-- Task to carry out --
A word-for-word reproduction of the data below is needed, with no pictures in it.

-- Stored entries --
○ ○ ○ ○

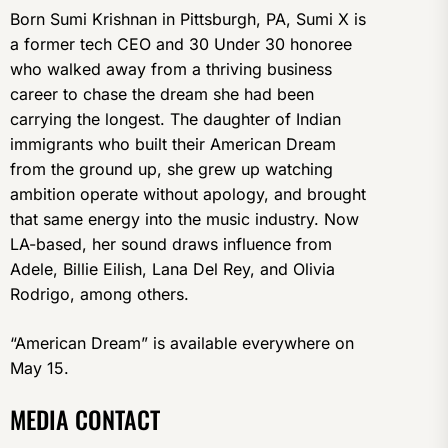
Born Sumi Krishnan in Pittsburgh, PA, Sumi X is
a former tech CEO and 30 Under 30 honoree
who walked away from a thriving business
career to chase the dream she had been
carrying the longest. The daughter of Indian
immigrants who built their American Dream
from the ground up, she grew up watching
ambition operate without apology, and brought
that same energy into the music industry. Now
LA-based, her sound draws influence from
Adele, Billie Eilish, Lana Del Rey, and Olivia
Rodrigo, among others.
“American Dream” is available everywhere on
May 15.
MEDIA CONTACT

○ ○ ○ ○

-- Finished exercise --
Born Sumi Krishnan in Pittsburgh, PA, Sumi X is
a former tech CEO and 30 Under 30 honoree
who walked away from a thriving business
career to chase the dream she had been
carrying the longest. The daughter of Indian
immigrants who built their American Dream
from the ground up, she grew up watching
ambition operate without apology, and brought
that same energy into the music industry. Now
LA-based, her sound draws influence from
Adele, Billie Eilish, Lana Del Rey, and Olivia
Rodrigo, among others.
“American Dream” is available everywhere on
May 15.
MEDIA CONTACT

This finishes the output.